DESCRIPTION OF THE TASK:
Put every line from the very first one through the line containing "情》：与陈奕迅搭档，温柔唱腔感动了无数人；2", both included, into a numbered list, leaving out any blank lines.

PROVIDED RECORDS:

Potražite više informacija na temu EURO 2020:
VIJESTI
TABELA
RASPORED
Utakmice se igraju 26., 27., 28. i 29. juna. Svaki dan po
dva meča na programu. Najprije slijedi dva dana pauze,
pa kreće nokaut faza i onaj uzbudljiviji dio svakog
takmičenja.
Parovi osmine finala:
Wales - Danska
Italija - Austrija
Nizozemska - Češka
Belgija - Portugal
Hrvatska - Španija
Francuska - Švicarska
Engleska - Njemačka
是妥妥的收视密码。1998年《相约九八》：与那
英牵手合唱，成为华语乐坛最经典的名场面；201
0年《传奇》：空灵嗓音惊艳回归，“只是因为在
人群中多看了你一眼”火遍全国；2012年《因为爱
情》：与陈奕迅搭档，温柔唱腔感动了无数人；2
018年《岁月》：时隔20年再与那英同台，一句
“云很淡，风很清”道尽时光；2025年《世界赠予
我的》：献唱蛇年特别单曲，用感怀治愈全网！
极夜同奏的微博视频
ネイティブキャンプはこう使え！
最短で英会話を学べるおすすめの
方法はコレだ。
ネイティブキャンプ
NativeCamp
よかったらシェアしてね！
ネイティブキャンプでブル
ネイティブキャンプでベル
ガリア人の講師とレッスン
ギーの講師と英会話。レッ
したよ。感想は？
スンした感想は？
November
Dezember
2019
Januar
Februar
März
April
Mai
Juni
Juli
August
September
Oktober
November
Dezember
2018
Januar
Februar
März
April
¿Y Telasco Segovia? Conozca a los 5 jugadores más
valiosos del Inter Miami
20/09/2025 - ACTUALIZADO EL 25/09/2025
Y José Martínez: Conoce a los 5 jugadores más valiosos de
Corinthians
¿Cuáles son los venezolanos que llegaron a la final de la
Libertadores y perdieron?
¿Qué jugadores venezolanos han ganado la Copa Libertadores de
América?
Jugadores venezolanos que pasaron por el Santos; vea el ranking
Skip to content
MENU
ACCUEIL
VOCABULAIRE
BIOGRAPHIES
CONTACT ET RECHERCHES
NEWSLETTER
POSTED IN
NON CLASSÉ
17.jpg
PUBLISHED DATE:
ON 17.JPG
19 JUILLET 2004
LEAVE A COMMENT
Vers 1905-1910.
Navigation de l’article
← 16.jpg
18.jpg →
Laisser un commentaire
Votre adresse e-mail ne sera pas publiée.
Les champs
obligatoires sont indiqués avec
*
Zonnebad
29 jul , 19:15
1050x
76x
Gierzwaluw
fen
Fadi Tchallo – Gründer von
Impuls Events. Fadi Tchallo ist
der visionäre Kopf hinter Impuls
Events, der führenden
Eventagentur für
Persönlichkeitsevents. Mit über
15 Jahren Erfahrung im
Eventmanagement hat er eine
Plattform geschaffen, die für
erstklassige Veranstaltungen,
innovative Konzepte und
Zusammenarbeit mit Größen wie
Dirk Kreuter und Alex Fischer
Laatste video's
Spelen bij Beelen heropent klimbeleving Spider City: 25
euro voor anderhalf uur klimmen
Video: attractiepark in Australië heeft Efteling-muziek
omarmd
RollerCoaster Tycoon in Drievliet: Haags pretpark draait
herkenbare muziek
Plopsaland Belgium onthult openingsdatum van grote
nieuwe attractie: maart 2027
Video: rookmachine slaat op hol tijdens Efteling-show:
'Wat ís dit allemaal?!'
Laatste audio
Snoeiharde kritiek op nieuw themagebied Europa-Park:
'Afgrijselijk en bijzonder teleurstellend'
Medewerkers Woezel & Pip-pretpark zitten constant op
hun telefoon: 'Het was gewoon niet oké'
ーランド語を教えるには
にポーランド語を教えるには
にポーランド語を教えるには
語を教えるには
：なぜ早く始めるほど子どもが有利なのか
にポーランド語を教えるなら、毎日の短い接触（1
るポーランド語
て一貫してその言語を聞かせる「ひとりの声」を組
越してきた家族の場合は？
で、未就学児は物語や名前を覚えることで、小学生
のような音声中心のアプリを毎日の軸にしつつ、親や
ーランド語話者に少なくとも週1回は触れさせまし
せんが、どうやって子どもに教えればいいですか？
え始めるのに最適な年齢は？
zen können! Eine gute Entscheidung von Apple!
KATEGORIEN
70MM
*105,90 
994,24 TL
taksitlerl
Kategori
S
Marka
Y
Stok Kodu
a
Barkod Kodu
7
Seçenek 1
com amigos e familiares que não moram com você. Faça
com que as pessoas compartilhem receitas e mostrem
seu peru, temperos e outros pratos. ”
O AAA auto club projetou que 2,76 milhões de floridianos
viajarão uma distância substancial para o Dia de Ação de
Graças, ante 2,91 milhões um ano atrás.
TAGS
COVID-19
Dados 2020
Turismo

ANSWER TO THE PROBLEM:
1. Potražite više informacija na temu EURO 2020:
2. VIJESTI
3. TABELA
4. RASPORED
5. Utakmice se igraju 26., 27., 28. i 29. juna. Svaki dan po
6. dva meča na programu. Najprije slijedi dva dana pauze,
7. pa kreće nokaut faza i onaj uzbudljiviji dio svakog
8. takmičenja.
9. Parovi osmine finala:
10. Wales - Danska
11. Italija - Austrija
12. Nizozemska - Češka
13. Belgija - Portugal
14. Hrvatska - Španija
15. Francuska - Švicarska
16. Engleska - Njemačka
17. 是妥妥的收视密码。1998年《相约九八》：与那
18. 英牵手合唱，成为华语乐坛最经典的名场面；201
19. 0年《传奇》：空灵嗓音惊艳回归，“只是因为在
20. 人群中多看了你一眼”火遍全国；2012年《因为爱
21. 情》：与陈奕迅搭档，温柔唱腔感动了无数人；2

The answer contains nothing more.